É mais fácil acreditar em coisas esquisitas e anormais do que pensar, questionar. Acontece isso com os mágicos, bruxos, cartomantes e os adivinhos. Só que o mágico confessa que faz truque, mas não revela o segredo, enquanto os outros dizem que falam com os mortos, leem a sorte e alteram o destino das pessoas só ao olharem as cartas, a bola de cristal ou as borras de café e que têm visões. E as pessoas creem, porque “preferem ser enganadas”. E o mais caricato é que é preciso muito cuidado ao dizer a verdade a essas pessoas pois não querem acreditar nela. Preferem o engano. 

Mas se formos à política a coisa é igual ou pior. Veja-se o louco que esteve à frente de um país como os Estados Unidos, comportou-se como um elefante anormal no meio de uma loja de louças e, mesmo assim, quase metade da população americana continua a estar do seu lado, acreditando sem questionar nos milhares de mentiras que lhes impingiu ao longo do seu mandato. Aliás, nem precisamos de ir lá fora para encontrar “artistas” que, pela sua capacidade oratória, têm vendido todo o tipo de “banha da cobra”, angariando numerosos “crentes”, adeptos incondicionais que não questionam, que não se interrogam se é verdade ou mentira o que lhes sai da boca e nem se dão ao trabalho de pensar. É o mais fácil. Há mentiras vestidas de verdade e verdades irrefutáveis em que não acreditam. Quando são condenados pela justiça, cumprem prisão, voltam e são reeleitos precisamente por aqueles de quem se aproveitaram. O que se pode esperar? Estes políticos são uma espécie de “santos”, cartomantes ou bruxos em que as pessoas querem acreditar. Por isso, vão-lhes dando algumas “migalhas”, para dar credibilidade à mentira. Tal como dizia António Aleixo: “P’ra mentira ser segura/ e atingir profundidade/ tem que trazer à mistura/ qualquer coisa de verdade”.

Os “pregadores e vendedores” de grandes ganhos financeiros são um outro bom (mas mau) exemplo de que “gostamos de ser enganados” ou ainda de “nos querermos enganar a nós próprios”. E isso acontece mais nos períodos de crise económica, porque a falta de dinheiro faz com que as pessoas estejam “abertas” às tais “soluções milagrosas”, com promessas de ganhos muito acima da média. Aliás, já Hitler em 1925 no seu livro Mein Kampf diz: “as massas serão mais facilmente vítimas de uma grande mentira do que de uma pequena”. E isto ainda é válido nos nossos dias, porque as pessoas acreditam no que querem acreditar, quando têm de acreditar.
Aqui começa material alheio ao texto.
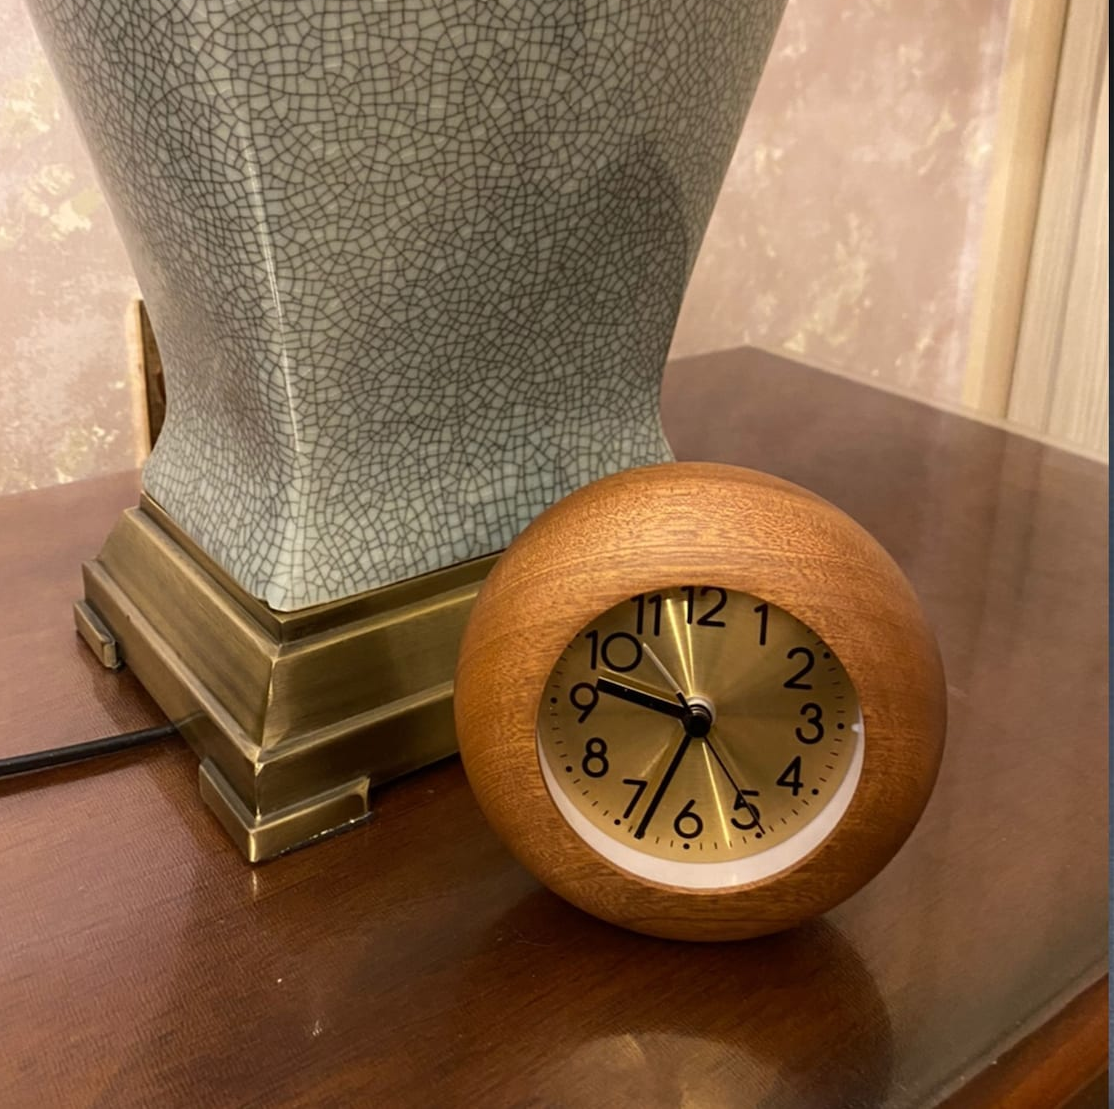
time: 9:33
Daí que, nas questões financeiras, quanto maior é a proposta de ganhos possíveis, maior é a apetência em aderir à solução proposta. Foi assim que este país viu surgir a D. Branca e todos os seus “discípulos”, seguidores dos princípios básicos que ela utilizou, mas com “outra sofisticação e uma melhor qualidade de imagem”. Os “herdeiros da filosofia” mantiveram a mentira num nível alto com os “10% de juros prometidos ao mês, e até mais”, o que aniquilava toda e qualquer “dúvida” que pudesse pairar na cabeça interessada de gente “obcecada, cega pela tentação de ganhos fáceis”, o que, normalmente, impede de ver além da “promessa fantástica”. E, pelo contrário, é uma rendição de quem quer ser enganado.
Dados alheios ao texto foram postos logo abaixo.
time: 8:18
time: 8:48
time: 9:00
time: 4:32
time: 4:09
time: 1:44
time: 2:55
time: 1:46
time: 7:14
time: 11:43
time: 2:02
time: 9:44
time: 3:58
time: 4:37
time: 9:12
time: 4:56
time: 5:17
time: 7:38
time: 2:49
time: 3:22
Eu sou uma pessoa como qualquer outra e sempre estive exposto às mesmas rasteiras, erros, tentações e defeitos dos seres humanos. Há ocasiões que penso no número de vezes que me deixei ir na “oratória milagreira”, na “ilusão de ganhos mirabolantes”, nas “promessas de políticos demagógicos”, no “conto do vigário” ou outra mentira bem travestida de verdade, por não querer ver o evidente, não questionar, pensar, nem pôr a razão a controlar a emoção. Francamente, quantas vezes também terei pedido para ser enganado?